Check for every rugby score the recursive way without repetitions

Just for fun I created an algorithm that computes every possible combination from a given rugby score (3, 5 or 7 points). I found two methods : The first one is brute force, 3 imbricated for loops. The other one is recursion.
Problem is some combinations appear multiple times. How can I avoid that ?
My code :
#include <iostream>
using namespace std;
void computeScore( int score, int nbTryC, int nbTryNC, int nbPenalties );
int main()
{
int score = 0;
while (true)
{
cout << "Enter score : ";
cin >> score;
cout << "---------------" << endl << "SCORE = " << score << endl
<< "---------------" << endl;
// Recursive call
computeScore(score, 0, 0, 0);
}
return 0;
}
void computeScore( int score, int nbTryC, int nbTryNC, int nbPenalties )
{
const int tryC = 7;
const int tryNC = 5;
const int penalty = 3;
if (score == 0)
{
cout << "* Tries: " << nbTryC << " | Tries NT: " << nbTryNC
<< " | Penal/Drops: " << nbPenalties << endl;
cout << "---------------" << endl;
}
else if (score < penalty)
{
// Invalid combination
}
else
{
computeScore(score - tryC, nbTryC+1, nbTryNC, nbPenalties);
computeScore(score - tryNC, nbTryC, nbTryNC+1, nbPenalties);
computeScore(score - penalty, nbTryC, nbTryNC, nbPenalties+1);
}
}
One way to think about this is to realize that any time you have a sum, you can put it into some "canonical" form by sorting all the values. For example, given
20 = 5 + 7 + 3 + 5
You could also write this as
20 = 7 + 5 + 5 + 3
This gives a few different options for how to solve your problem. First, you could always sort and record all of the sums that you make, never outputting the same sum twice.

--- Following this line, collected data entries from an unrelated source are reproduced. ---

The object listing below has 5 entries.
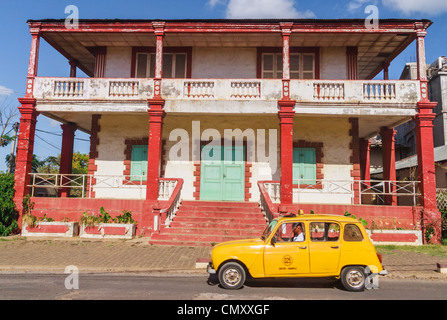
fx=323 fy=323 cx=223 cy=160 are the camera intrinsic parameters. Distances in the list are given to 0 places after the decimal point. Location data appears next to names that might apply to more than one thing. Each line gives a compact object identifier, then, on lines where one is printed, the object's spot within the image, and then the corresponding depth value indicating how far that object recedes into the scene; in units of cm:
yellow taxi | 629
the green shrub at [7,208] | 1220
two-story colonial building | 1248
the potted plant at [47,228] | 1230
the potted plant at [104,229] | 1220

This has the problem that you're going to end up repeatedly generating the same sums multiple different times, which is extremely inefficient.
The other (and much better) way to do this is to update the recursion to work in a slightly different way. Right now, your recursion works by always adding 3, 5, and 7 at each step. This is what gets everything out of order in the first place. An alternative approach would be to think about adding in all the 7s you're going to add, then all the 5's, then all the 3's. In other words, your recursion would work something like this:
Let kValues = {7, 5, 3}
function RecursivelyMakeTarget(target, values, index) {
// Here, target is the target to make, values are the number of 7's,
// 5's, and 3's you've used, and index is the index of the number you're
// allowed to add.
// Base case: If we overshot the target, we're done.
if (target < 0) return;
// Base case: If we've used each number but didn't make it, we're done.

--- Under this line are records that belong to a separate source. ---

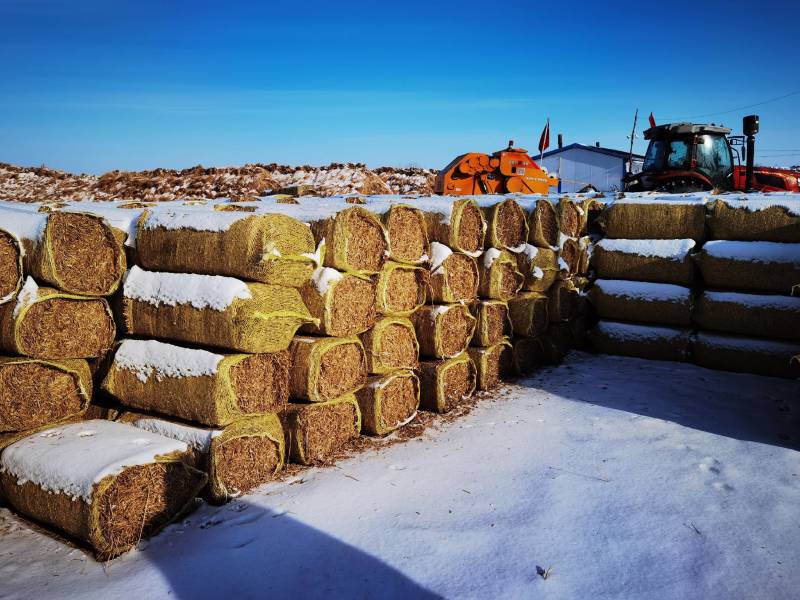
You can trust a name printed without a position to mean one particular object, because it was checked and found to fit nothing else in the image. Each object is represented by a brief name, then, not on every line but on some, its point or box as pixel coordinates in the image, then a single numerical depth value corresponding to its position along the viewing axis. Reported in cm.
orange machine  1351
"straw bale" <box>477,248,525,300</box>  670
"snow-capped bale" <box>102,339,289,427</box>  414
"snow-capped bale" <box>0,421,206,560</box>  348
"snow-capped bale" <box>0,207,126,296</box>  420
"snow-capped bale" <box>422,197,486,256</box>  615
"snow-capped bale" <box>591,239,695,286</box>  772
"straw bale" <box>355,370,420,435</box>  536
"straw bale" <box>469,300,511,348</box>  670
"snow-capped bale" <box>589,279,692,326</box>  773
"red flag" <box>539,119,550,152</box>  1402
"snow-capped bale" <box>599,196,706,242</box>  776
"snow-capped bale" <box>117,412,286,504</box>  412
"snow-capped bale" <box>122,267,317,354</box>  418
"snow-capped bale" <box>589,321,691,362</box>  784
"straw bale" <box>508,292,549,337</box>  736
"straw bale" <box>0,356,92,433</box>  414
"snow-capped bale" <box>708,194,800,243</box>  695
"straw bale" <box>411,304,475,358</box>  601
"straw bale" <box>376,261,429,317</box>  545
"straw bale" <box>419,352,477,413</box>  607
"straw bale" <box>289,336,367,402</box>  469
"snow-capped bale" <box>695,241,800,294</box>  691
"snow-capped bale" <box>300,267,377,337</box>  475
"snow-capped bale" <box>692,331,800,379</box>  699
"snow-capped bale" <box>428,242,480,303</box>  605
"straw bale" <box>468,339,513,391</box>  679
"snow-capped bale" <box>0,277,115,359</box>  411
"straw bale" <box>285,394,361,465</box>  472
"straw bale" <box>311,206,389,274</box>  486
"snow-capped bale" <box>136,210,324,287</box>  427
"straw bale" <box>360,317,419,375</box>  536
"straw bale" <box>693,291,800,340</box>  691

if (index == length(kValues)) return;
// Base case: If we made the target, we're done.
if (target == 0) print values; return;
// Otherwise, we have two options:
// 1. Add the current number into the target.
// 2. Say that we're done using the current number.
// Case one
values[index]++;
RecursivelyMakeTarget(target - kValues[index], values, index);
values[index]--;
// Case two
RecursivelyMakeTarget(target, values, index + 1);
}
function MakeTarget(target) {
RecursivelyMakeTarget(target, [0, 0, 0], 0);
}
The idea here is to add in all of the 7's you're going to use before you add in any 5's, and to add in any 5's before you add in any 3's. If you look at the shape of the recursion tree that's made this way, you will find that no two paths end up trying out the same sum, because when the path branches either a different number was added in or the recursion chose to start using the next number in the series. Consequently, each sum is generated exactly once, and no duplicates will be used.
Moreover, this above approach scales to work with any number of possible values to add, so if rugby introduces a new SUPER GOAL that's worth 15 points, you could just update the kValues array and everything would work out just fine.
Hope this helps!
Each time you find a solution you could store it in a dictionary ( a set of strings for example, with strings looking like "TC-TNT-P" )
Before printing a solution you verify it was not in the dictionary.
A nested for-loop is the natural way to do this. Using recursion is just silly (as you seem to have discovered).